Arguably the most prominent African American of the late 19th and early 20th centuries, Booker T. Washington was the founder of Alabama’s Tuskegee University. The son of a cook and an unknown white man, Washington was born a slave in Virginia in 1856 and did not receive formal schooling until he was 16 years old, when he walked 500 miles to attend Hampton Normal Agricultural Institute in Virginia. At Hampton he worked as a janitor to pay his tuition before receiving a scholarship with the help of the school’s founder and headmaster, a U.S. Army general who had commanded an African American regiment during the Civil War. In 1881, the Alabama Legislature approved $2,000 for a “colored” school — the Tuskegee Normal and Industrial Institute — and at the recommendation of the Hampton headmaster Washington was chosen to run it. Though criticized by some African American leaders for his “go slow” philosophy of racial equality, under Washington’s leadership Tuskegee became a major university, growing by the early years of the 20th century to a student body of 1,500, with 200 faculty members, more than 100 buildings and an endowment of $2 million. His autobiography, “Up From Slavery,” brought him national acclaim, and in 1901, he was invited to dine with President Theodore Roosevelt at the White House. The invitation aroused great hostility in the South, but Washington went on to serve as an advisor to Roosevelt and his successor, William Howard Taft, on racial issues. He remained the head of Tuskegee until his death in 1915.

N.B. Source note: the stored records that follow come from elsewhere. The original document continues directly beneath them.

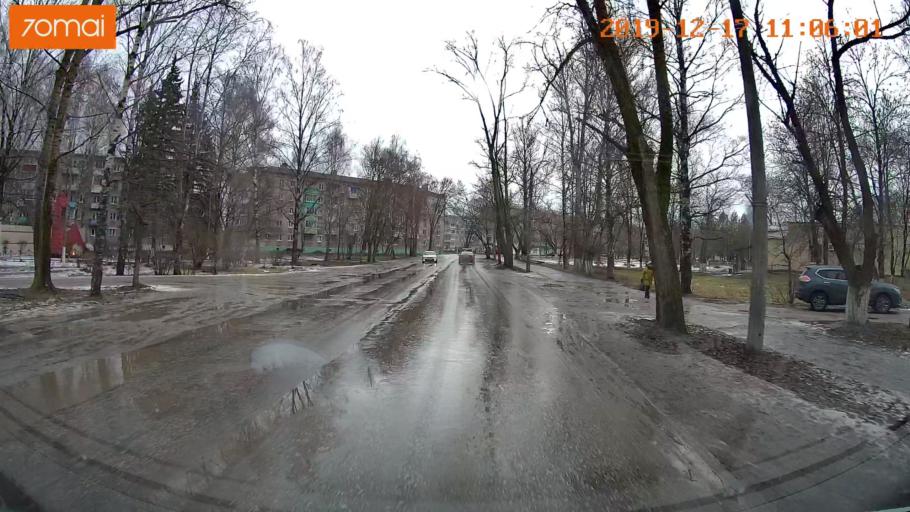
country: RU
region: Vladimir
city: Gus'-Khrustal'nyy
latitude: 55.6175
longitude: 40.6435
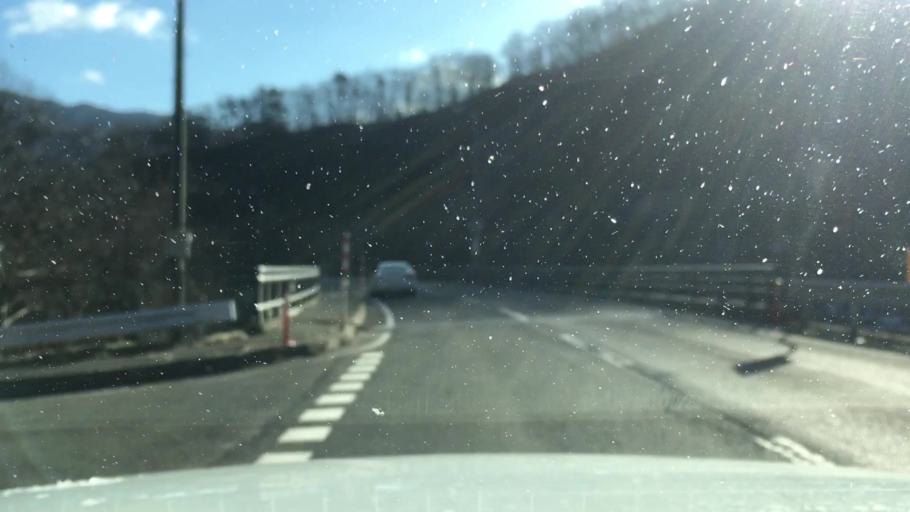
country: JP
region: Iwate
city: Tono
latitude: 39.6482
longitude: 141.5862
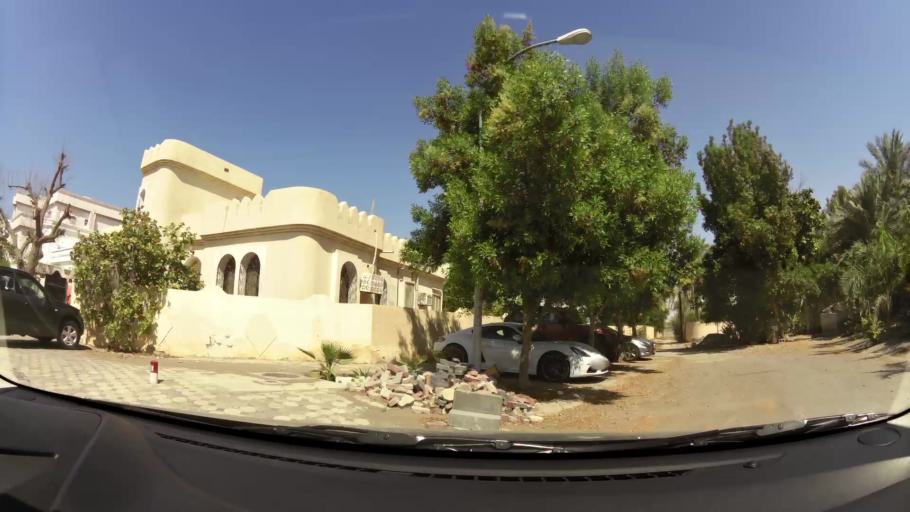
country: OM
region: Muhafazat Masqat
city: As Sib al Jadidah
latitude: 23.6376
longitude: 58.2232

presentation-5_george-washington-carverGeorge Washington Carver

George Washington Carver was a world-famous botanist and agricultural chemist. He was born into slavery in Missouri in the 1860s, but unlike most slaves was taught to read and write. As a young man he traveled across the Midwest, working and attending school, and in Iowa earned two university degrees in agriculture. In 1896, he accepted a teaching position at Booker T. Washington’s all-black Tuskegee Institute in Alabama. He taught at Tuskegee for the rest of his life, stressing the importance of crop rotation, the value of planting peanuts to improve soil quality and finding many practical uses for peanuts, sweet potatoes and other agricultural products. His discoveries and research helped poor Southerners vary and improve their diet and contributed significantly to the economy of the South by teaching farmers how to replenish land depleted by cotton-growing. Carver died at Tuskegee in 1943 and was buried at the campus near of the grave of Booker T. Washington. … The George Washington Carver National Monument in Diamond, Missouri, was created soon after his death by legislation sponsored by Harry S. Truman, U.S. senator from Missouri who would later become president. It was the first national memorial to an African American.